Antares Raises $96 Million in Series B Funding to Accelerate Nuclear Microreactor Development

Antares, an advanced nuclear energy startup, announced the close of its $96-million Series B funding round, which was led by Shine Capital with participation from Alt Capital, Caffeinated, FiftyThree Stations, Industrious, and other investors.

The company on December 2 said the round includes $71 million in new equity capital, and $25 million in debt for equipment, factory build-out, and uranium procurement.

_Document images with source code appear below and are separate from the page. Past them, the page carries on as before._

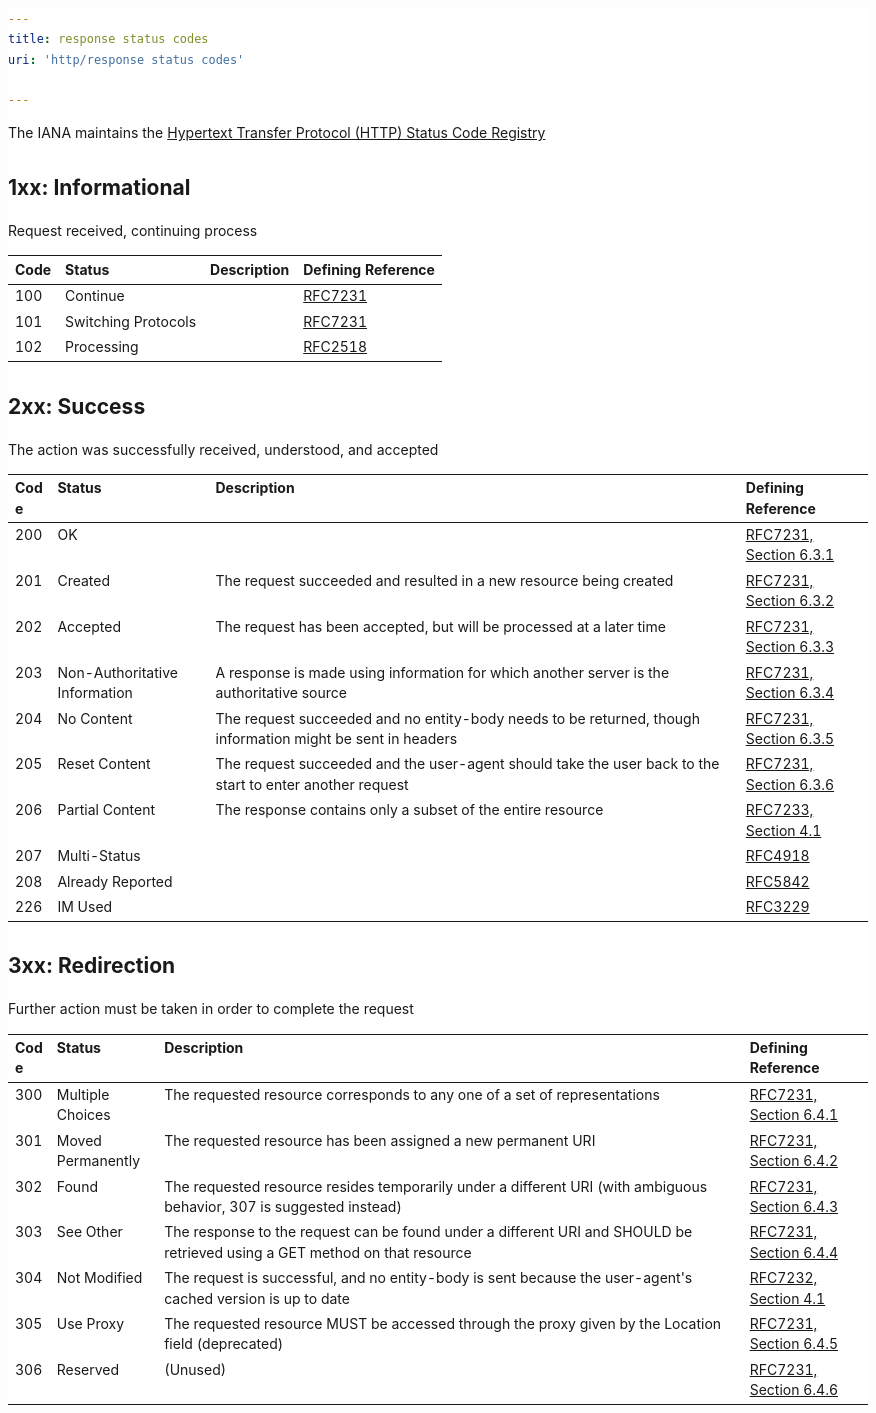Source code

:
 ```yaml
---
title: response status codes
uri: 'http/response status codes'

---
```

The IANA maintains the [Hypertext Transfer Protocol (HTTP) Status Code Registry](http://www.iana.org/assignments/http-status-codes/http-status-codes.xhtml)

## <span>1xx: Informational</span>

Request received, continuing process

|Code|Status|Description|Defining Reference|
|:---|:-----|:----------|:-----------------|
|100|Continue||[RFC7231](http://www.iana.org/go/rfc7231)|
|101|Switching Protocols||[RFC7231](http://www.iana.org/go/rfc2616)|
|102|Processing||[RFC2518](http://www.iana.org/go/rfc2518)|

## <span>2xx: Success</span>

The action was successfully received, understood, and accepted

|Code|Status|Description|Defining Reference|
|:---|:-----|:----------|:-----------------|
|200|OK||[RFC7231, Section 6.3.1](http://www.iana.org/go/rfc7231)|
|201|Created|The request succeeded and resulted in a new resource being created|[RFC7231, Section 6.3.2](http://www.iana.org/go/rfc7231)|
|202|Accepted|The request has been accepted, but will be processed at a later time|[RFC7231, Section 6.3.3](http://www.iana.org/go/rfc7231)|
|203|Non-Authoritative Information|A response is made using information for which another server is the authoritative source|[RFC7231, Section 6.3.4](http://www.iana.org/go/rfc7231)|
|204|No Content|The request succeeded and no entity-body needs to be returned, though information might be sent in headers|[RFC7231, Section 6.3.5](http://www.iana.org/go/rfc7231)|
|205|Reset Content|The request succeeded and the user-agent should take the user back to the start to enter another request|[RFC7231, Section 6.3.6](http://www.iana.org/go/rfc7231)|
|206|Partial Content|The response contains only a subset of the entire resource|[RFC7233, Section 4.1](http://www.iana.org/go/rfc7233)|
|207|Multi-Status||[RFC4918](http://www.iana.org/go/rfc4918)|
|208|Already Reported||[RFC5842](http://www.iana.org/go/rfc5842)|
|226|IM Used||[RFC3229](http://www.iana.org/go/rfc3229)|

## <span>3xx: Redirection</span>

Further action must be taken in order to complete the request

|Code|Status|Description|Defining Reference|
|:---|:-----|:----------|:-----------------|
|300|Multiple Choices|The requested resource corresponds to any one of a set of representations|[RFC7231, Section 6.4.1](http://www.iana.org/go/rfc7231)|
|301|Moved Permanently|The requested resource has been assigned a new permanent URI|[RFC7231, Section 6.4.2](http://www.iana.org/go/rfc7231)|
|302|Found|The requested resource resides temporarily under a different URI (with ambiguous behavior, 307 is suggested instead)|[RFC7231, Section 6.4.3](http://www.iana.org/go/rfc7231)|
|303|See Other|The response to the request can be found under a different URI and SHOULD be retrieved using a GET method on that resource|[RFC7231, Section 6.4.4](http://www.iana.org/go/rfc7231)|
|304|Not Modified|The request is successful, and no entity-body is sent because the user-agent's cached version is up to date|[RFC7232, Section 4.1](http://www.iana.org/go/rfc7232)|
|305|Use Proxy|The requested resource MUST be accessed through the proxy given by the Location field (deprecated)|[RFC7231, Section 6.4.5](http://www.iana.org/go/rfc7231)|
|306|Reserved|(Unused)|[RFC7231, Section 6.4.6](http://www.iana.org/go/rfc7231)|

Antares CEO Jordan Bramble said the new capital will fuel the company’s mission to deliver safe, reliable, and scalable nuclear power solutions. “This funding marks a major milestone for Antares,” Bramble said. “We’re months away from our first reactor demonstration, which will validate our control systems and neutronics models, develop our testing facility, and fabricate our fuel ahead of our upcoming full-scale electricity producing prototype in 2027.”

Founded just more than two years ago, Antares has made rapid progress in technology maturation. The company has raised more than $130 million in funding to date and put those resources to work building out a 145,000-square-foot facility in Torrance, California, capable of producing 10 units per year. Antares has also secured contracts with the United States Air Force, Space Force, Defense Innovation Unit (DIU), and NASA to advance its technology.

With operations in Torrance, California; Idaho Falls, Idaho; and Aiken, South Carolina, and a team of 60, Antares is working to demonstrate a low-power test reactor before July 4, 2026, and to test its first-of-a-kind electricity-producing demonstration unit in 2027. Production units will be deployed as early as 2028.

Alex Hartz, general partner at Shine Capital, said, “No nuclear startup has turned on a fission reactor this century. Antares is poised to achieve this milestone in 2026, thanks to their design and licensing maturity, fuel supply chain, and swift progress in demonstrating the performance of its underlying components in partnership with Idaho National Lab and NASA. Antares’ reactor will uniquely address needs across defense, space, and critical industries while also serving as a platform for scale-up to higher power.”

Antares this past summer conducted an electrically-heated demonstration of its reactor in partnership with NASA at that agency’s Marshall Space Flight Center in Huntsville, Alabama. In April, Antares was selected by DIU under the Advanced Nuclear Power for Installations (ANPI) program to provide nuclear power to military installations. In August, the company received an allocation of high-assay low-enriched uranium (HALEU) fuel feedstock from the U.S. Department of Energy (DOE), and was selected for DOE’s new reactor pilot program, which creates a fast-track pathway for reactor demonstration and licensing.

In October, the U.S. Army announced the establishment of a program of record for advanced nuclear energy, called JANUS, targeting reactors from kilowatt class up to 20 MWe. With this new funding, Antares plans to compete to provide the Pentagon with resilient energy for critical assets and infrastructure. Antares also will propose on NASA’s Fission Surface Power program, which aims to deliver 100 kWe of nuclear power on the lunar surface by 2030.

POWER edited this content, which was contributed by the communications team for Antares.